§ **Selected text**
= = = = = = =

Sawtooth Loop: Bridge to Nowhere

A Digression

Perhaps Celebration Park’s biggest attraction is Guffey Railroad Bridge.  It was built in 1897 for the Boise, Nampa, and Owyhee railroad, intended to carry ore from Silver City to Nampa for smelting.  However construction of the track never made it further south than Murphy and was used instead by the farming community.  It was “abandoned in 1947, saved from demolition in the 1970s, and purchased and restored by Canyon County in 1989”(1) as part of Celebration Park.  It now connects Owyhee and Canyon counties via a rail trail suitable for walking, biking, and horseback riding, providing a rare opportunity to cross the Snake River without getting wet.  The nearest bridge is about 4 miles downstream at Walter’s Ferry.

= = = = = = =

[A run of rows]
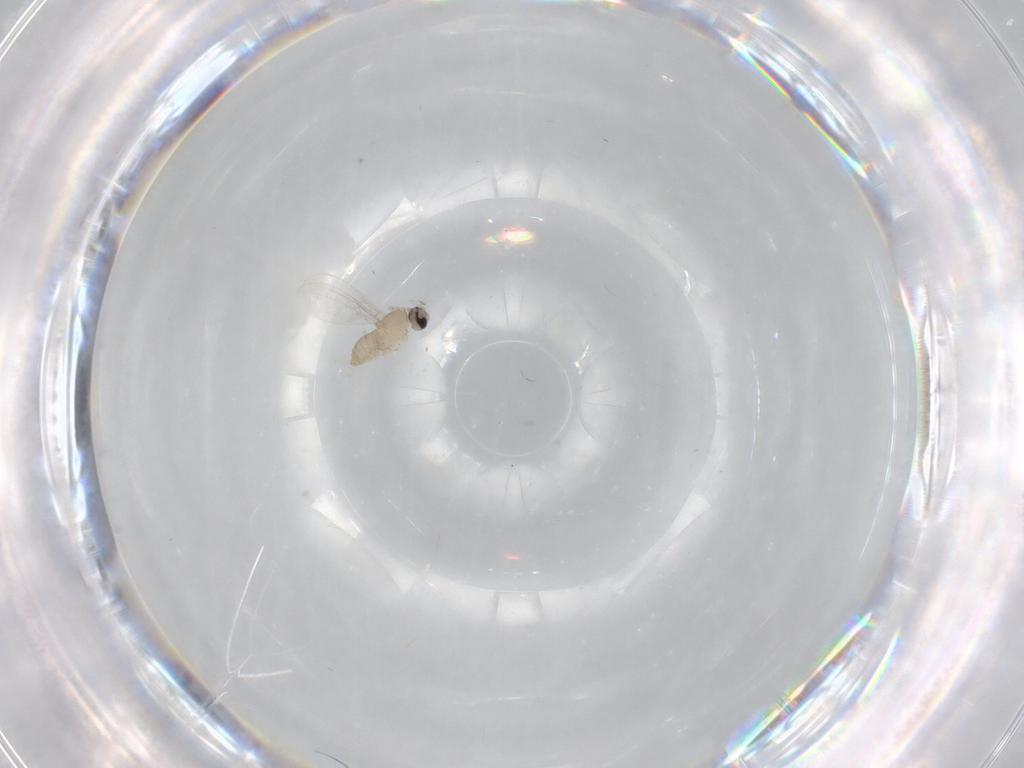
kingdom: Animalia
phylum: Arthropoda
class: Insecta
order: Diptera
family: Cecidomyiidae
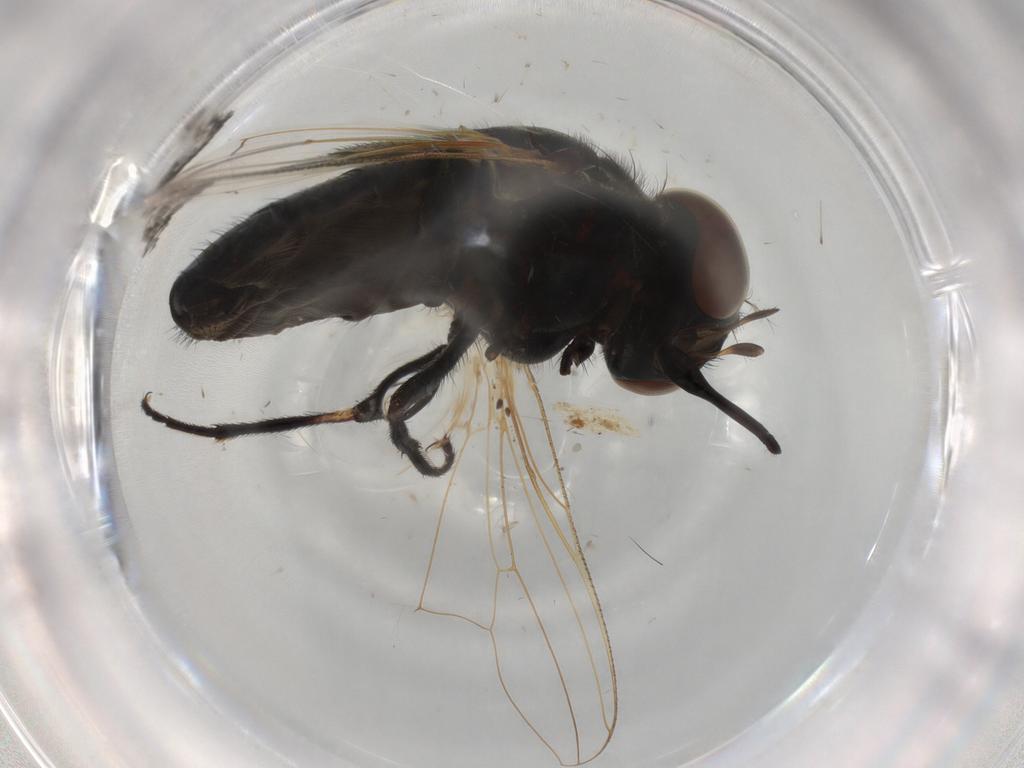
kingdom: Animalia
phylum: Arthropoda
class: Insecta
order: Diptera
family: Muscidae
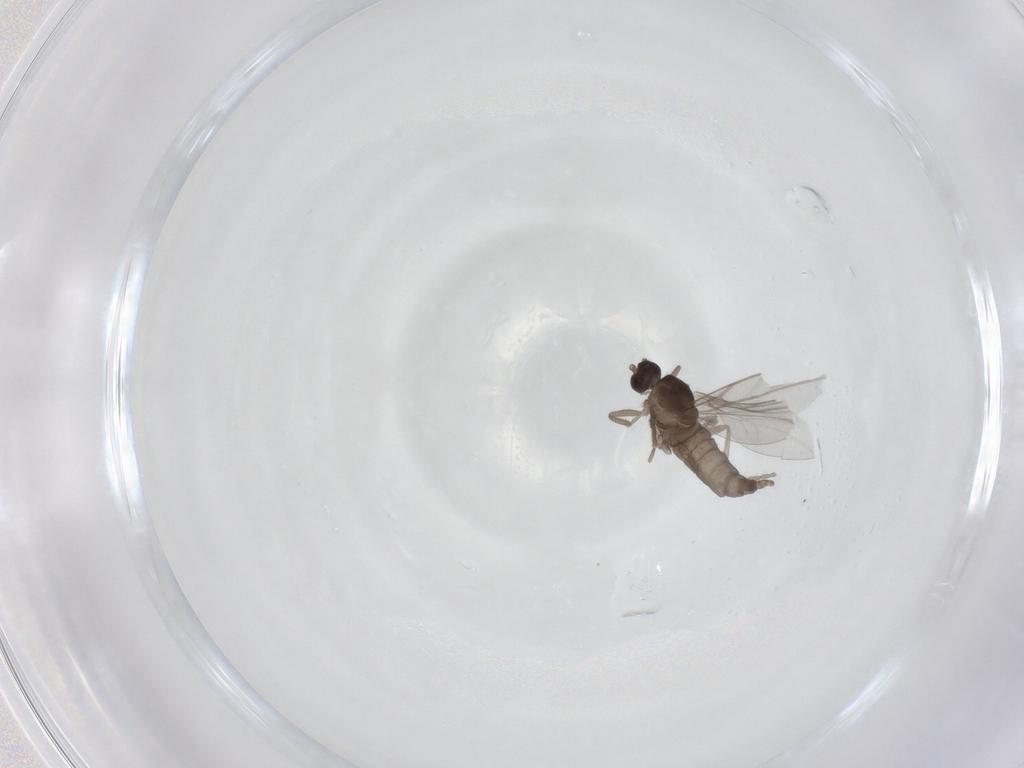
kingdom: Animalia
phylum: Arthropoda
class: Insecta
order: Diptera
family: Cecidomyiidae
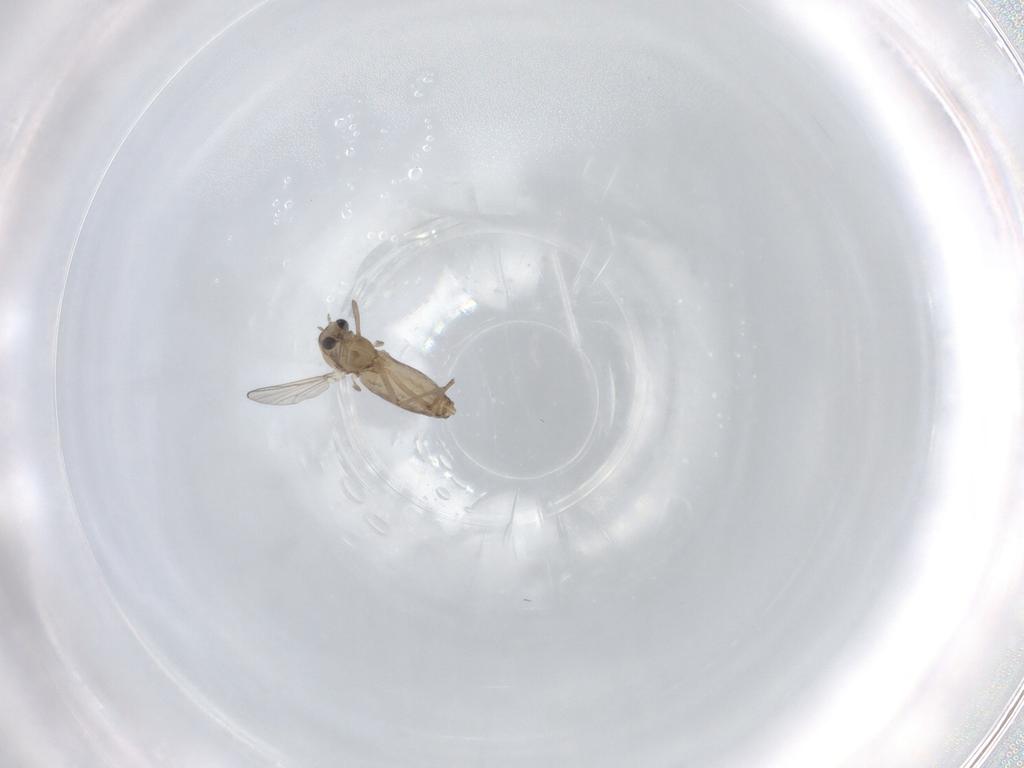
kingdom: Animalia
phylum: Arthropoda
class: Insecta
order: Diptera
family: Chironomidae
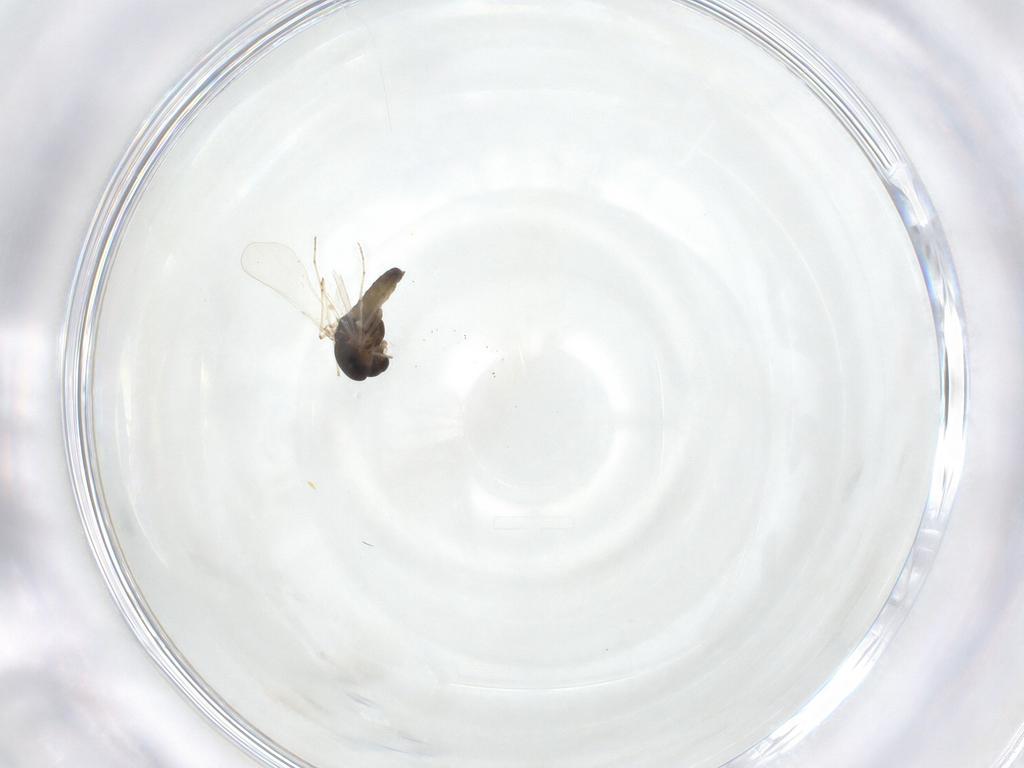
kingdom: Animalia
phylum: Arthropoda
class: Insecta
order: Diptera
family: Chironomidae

= = = = = = =

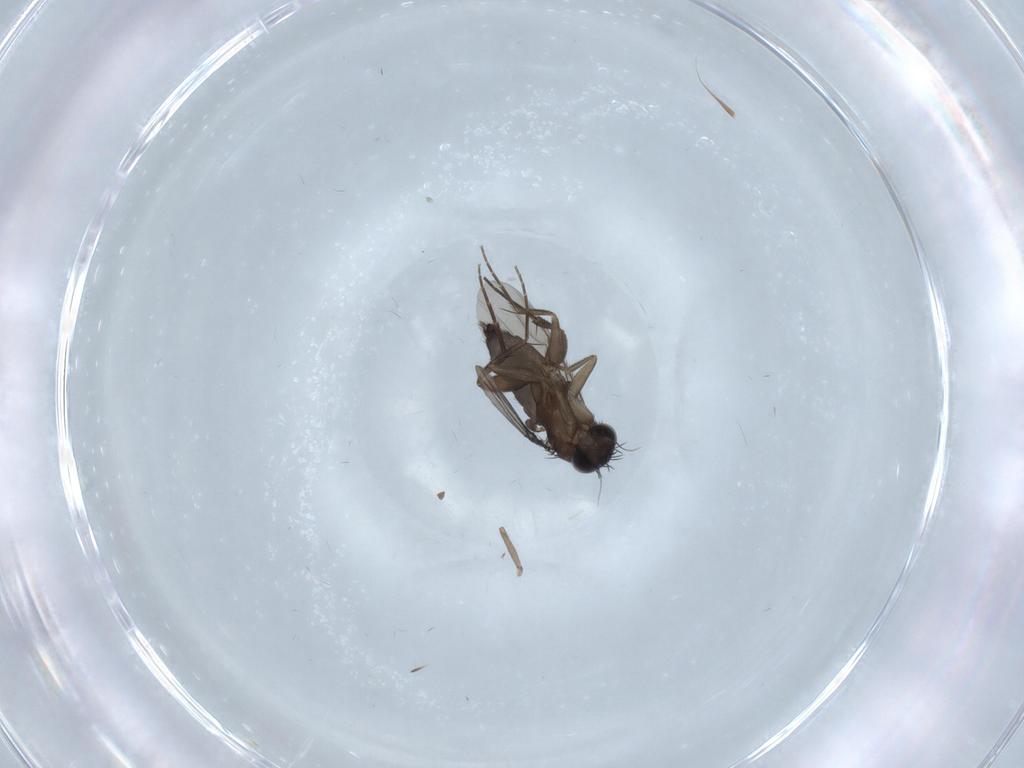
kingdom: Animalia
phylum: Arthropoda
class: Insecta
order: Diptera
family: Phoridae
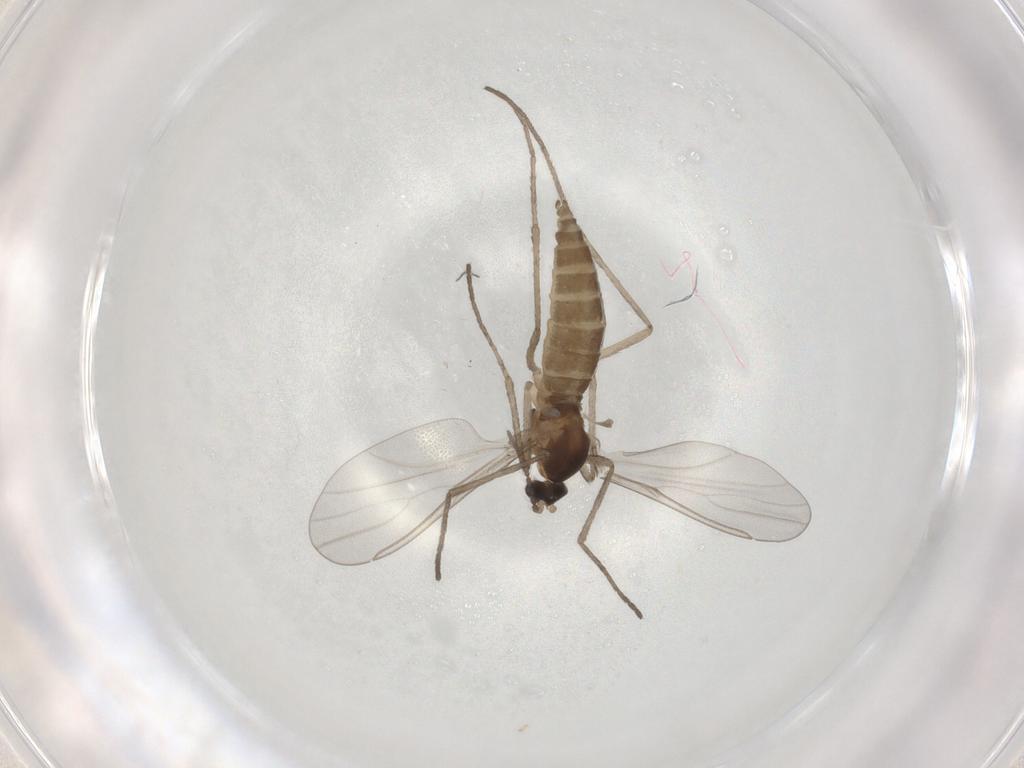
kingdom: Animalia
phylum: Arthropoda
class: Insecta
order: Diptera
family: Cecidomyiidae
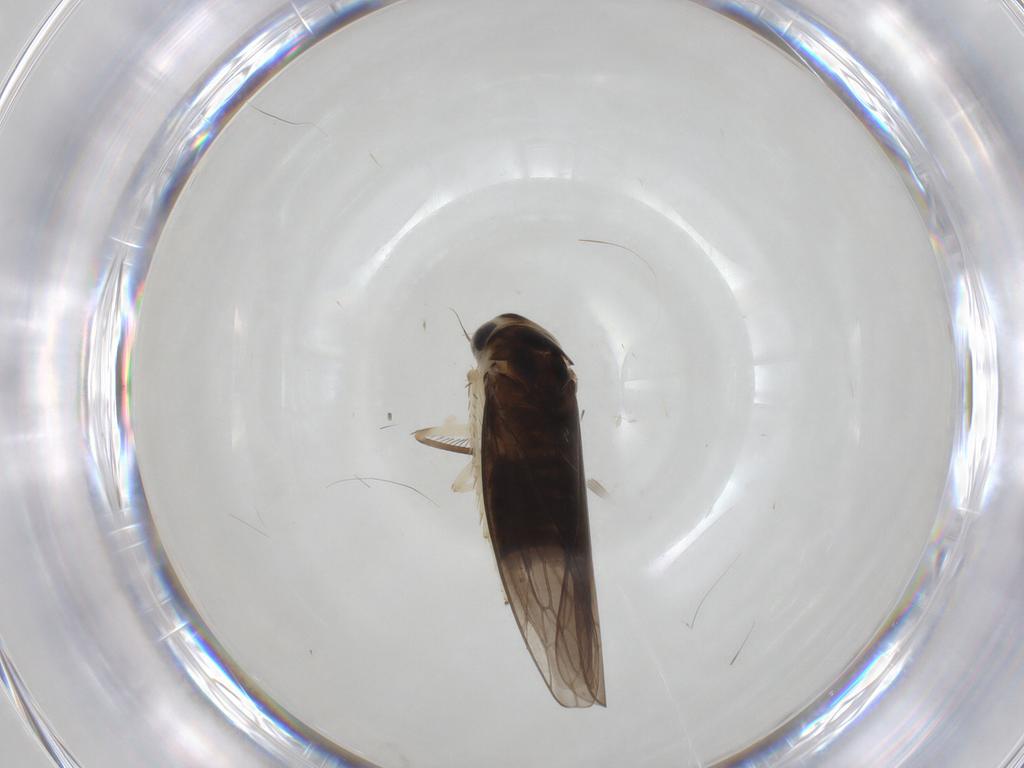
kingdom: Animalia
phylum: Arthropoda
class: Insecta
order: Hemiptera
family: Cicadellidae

= = = = = = =

§ **Directions for this task**
In two sentences, summarize the passage about Guffey Railroad Bridge. The rows come from a source separate from the text.

§ **Expected answer**
Guffey Railroad Bridge was built in 1897 for the Boise, Nampa, and Owyhee railroad to carry ore from Silver City to Nampa, but the track never got further south than Murphy, so the farming community used it instead. After being abandoned in 1947 and restored by Canyon County in 1989 as part of Celebration Park, it now links Owyhee and Canyon counties with a rail trail across the Snake River for walking, biking, and horseback riding.